Problem to solve: An exact copy of every record is needed, with all pictures omitted.

Source material:
============
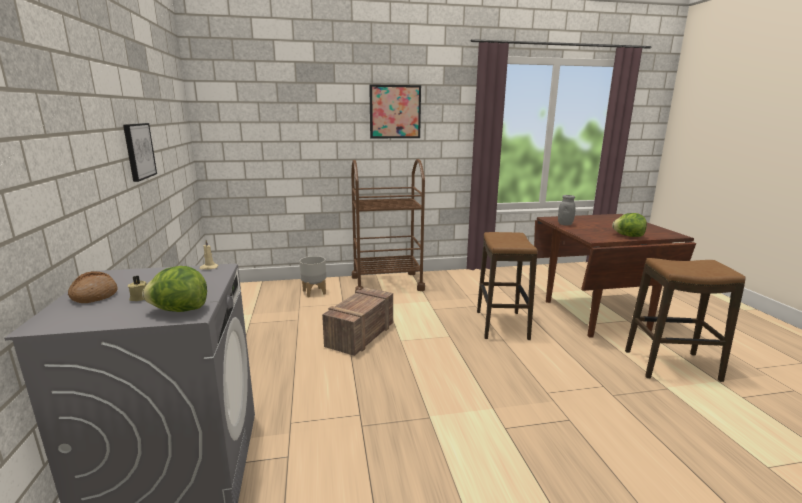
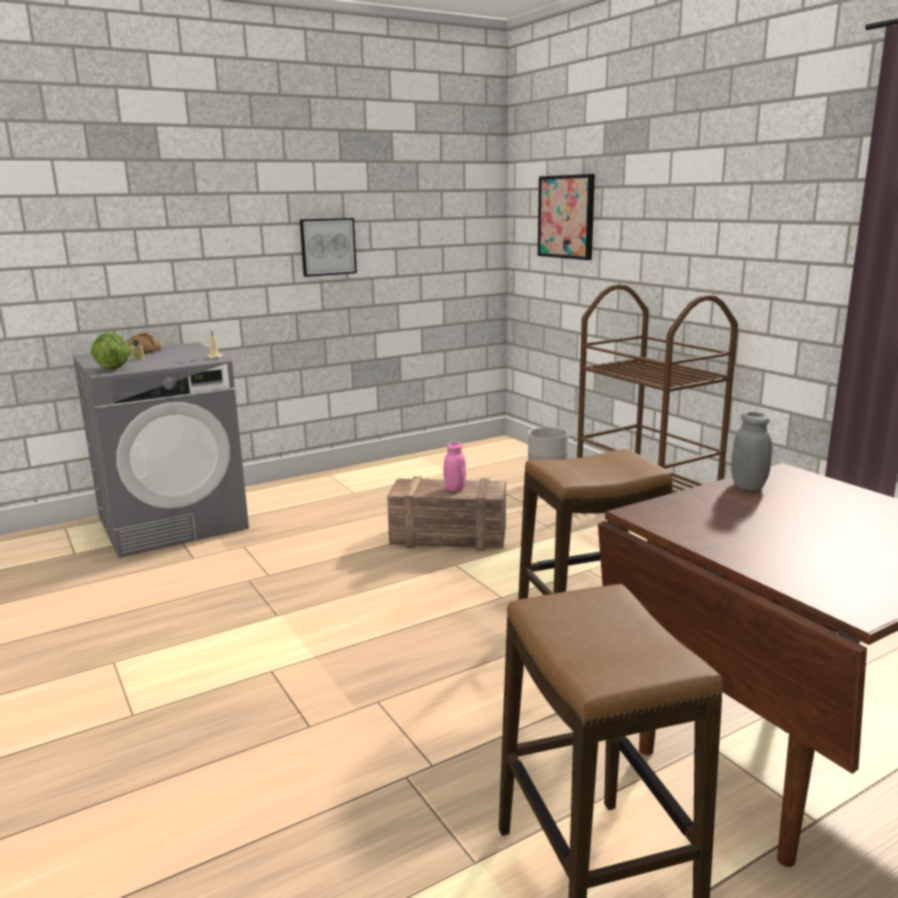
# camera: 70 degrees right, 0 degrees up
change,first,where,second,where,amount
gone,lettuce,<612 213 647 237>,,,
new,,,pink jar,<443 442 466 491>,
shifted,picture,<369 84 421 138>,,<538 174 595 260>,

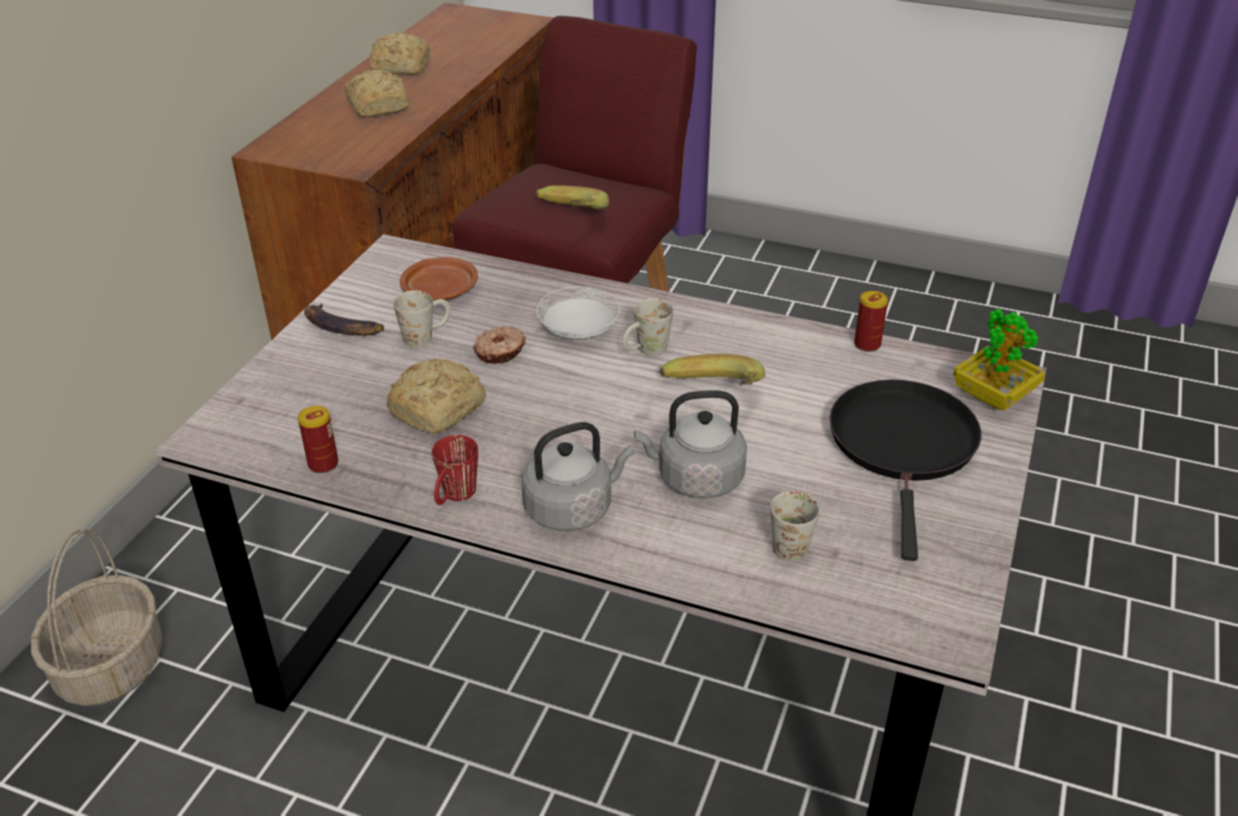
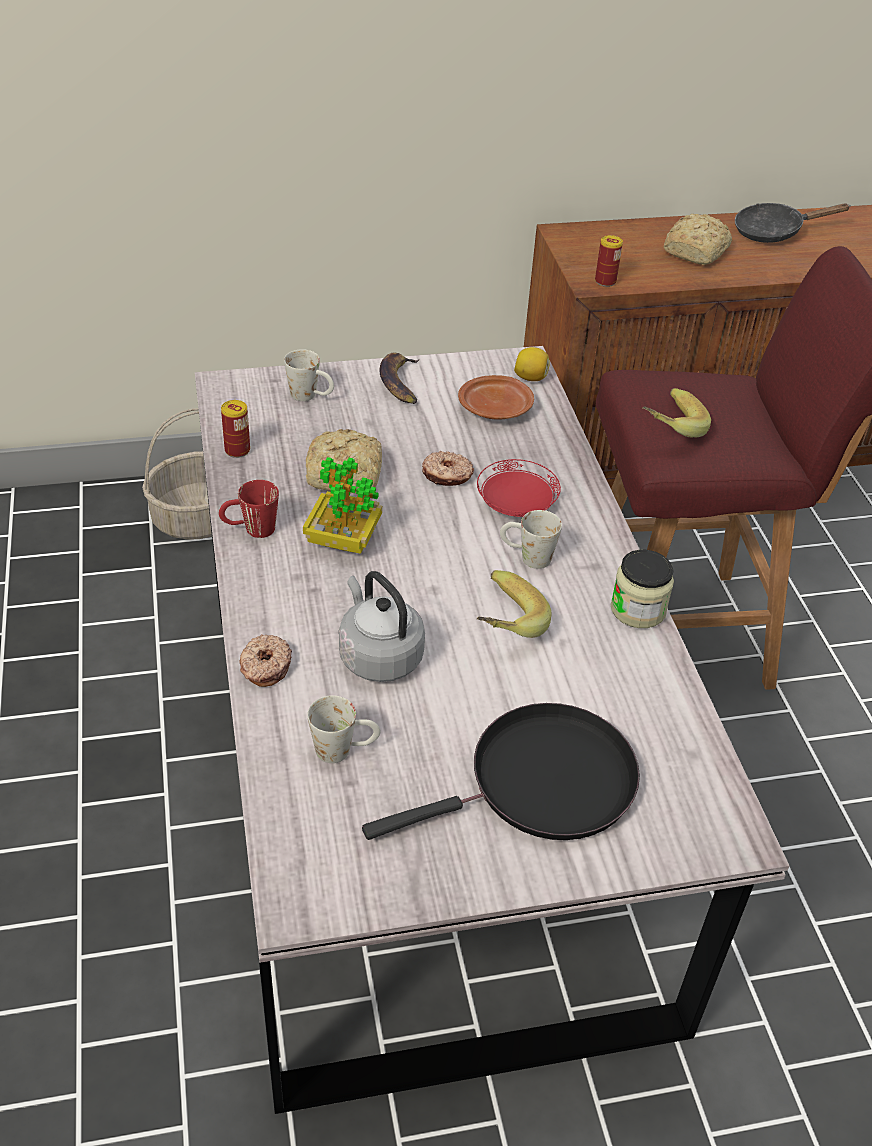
# camera: 55 degrees right, 5 degrees up
change,first,where,second,where,amount
gone,grey kettle,<521 422 634 531>,,,
new,,,donut,<239 634 292 687>,
new,,,lemon,<514 347 550 381>,
new,,,jar,<611 550 674 628>,
shifted,white mug,<393 290 451 347>,,<284 349 334 401>,
shifted,can,<854 291 888 352>,,<595 235 623 287>,
shifted,potted plant,<953 309 1045 411>,,<303 457 382 554>,
swapped,bread,<369 33 430 75>,black frying pan,<735 203 851 243>,
repainted,white plate,<536 286 620 338>,red plate,<477 459 561 517>,

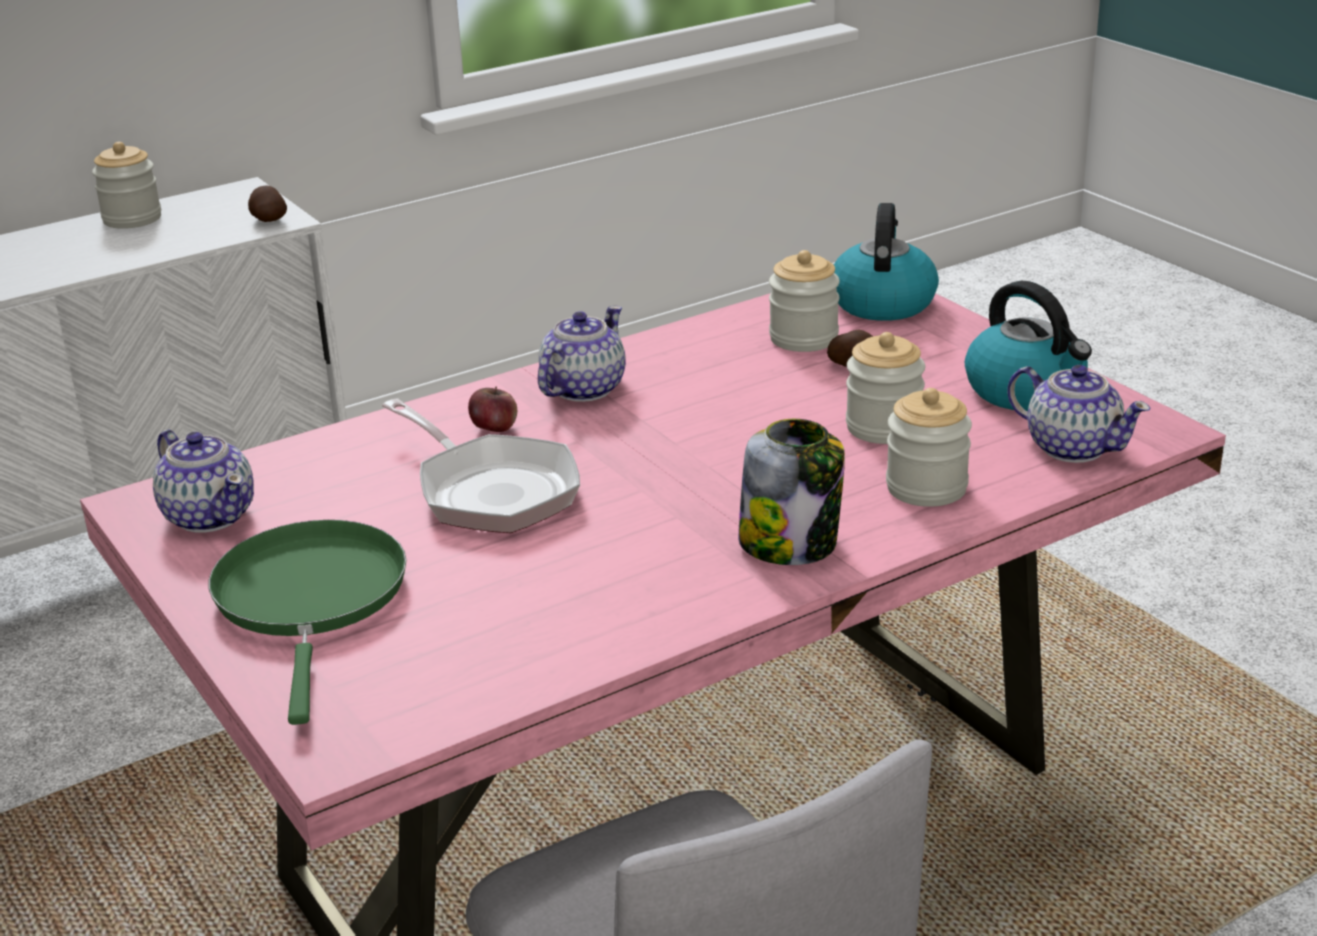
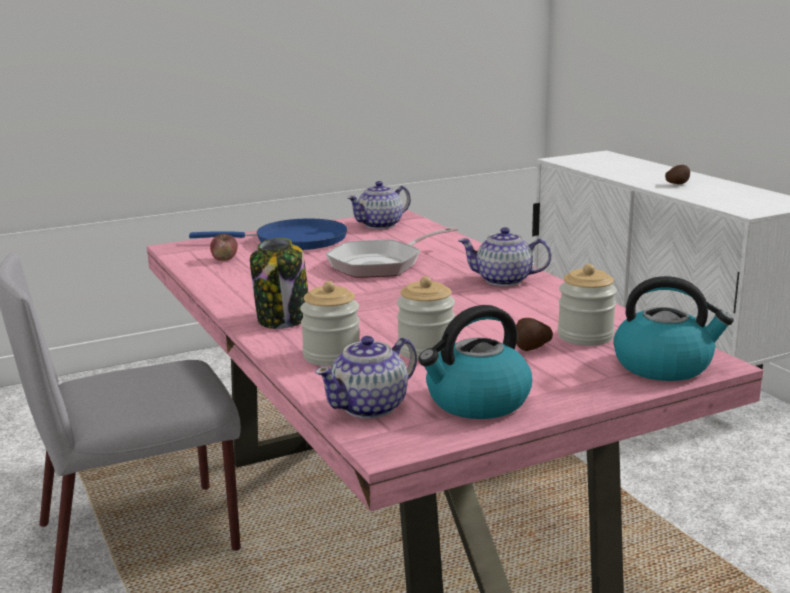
# camera: 95 degrees right, 10 degrees down
change,first,where,second,where,amount
gone,jar,<92 142 161 229>,,,
shifted,potato,<248 186 287 222>,,<665 165 690 184>,
shifted,apple,<468 387 517 432>,,<210 234 238 261>,
repainted,green frying pan,<209 520 406 725>,blue frying pan,<189 219 347 250>,
rotated,teapot,<538 306 626 402>,,<458 227 552 286>,150 degrees clockwise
============
Solution to this problem:
# camera: 70 degrees right, 0 degrees up
change,first,where,second,where,amount
gone,lettuce,<612 213 647 237>,,,
new,,,pink jar,<443 442 466 491>,
shifted,picture,<369 84 421 138>,,<538 174 595 260>,

# camera: 55 degrees right, 5 degrees up
change,first,where,second,where,amount
gone,grey kettle,<521 422 634 531>,,,
new,,,donut,<239 634 292 687>,
new,,,lemon,<514 347 550 381>,
new,,,jar,<611 550 674 628>,
shifted,white mug,<393 290 451 347>,,<284 349 334 401>,
shifted,can,<854 291 888 352>,,<595 235 623 287>,
shifted,potted plant,<953 309 1045 411>,,<303 457 382 554>,
swapped,bread,<369 33 430 75>,black frying pan,<735 203 851 243>,
repainted,white plate,<536 286 620 338>,red plate,<477 459 561 517>,

# camera: 95 degrees right, 10 degrees down
change,first,where,second,where,amount
gone,jar,<92 142 161 229>,,,
shifted,potato,<248 186 287 222>,,<665 165 690 184>,
shifted,apple,<468 387 517 432>,,<210 234 238 261>,
repainted,green frying pan,<209 520 406 725>,blue frying pan,<189 219 347 250>,
rotated,teapot,<538 306 626 402>,,<458 227 552 286>,150 degrees clockwise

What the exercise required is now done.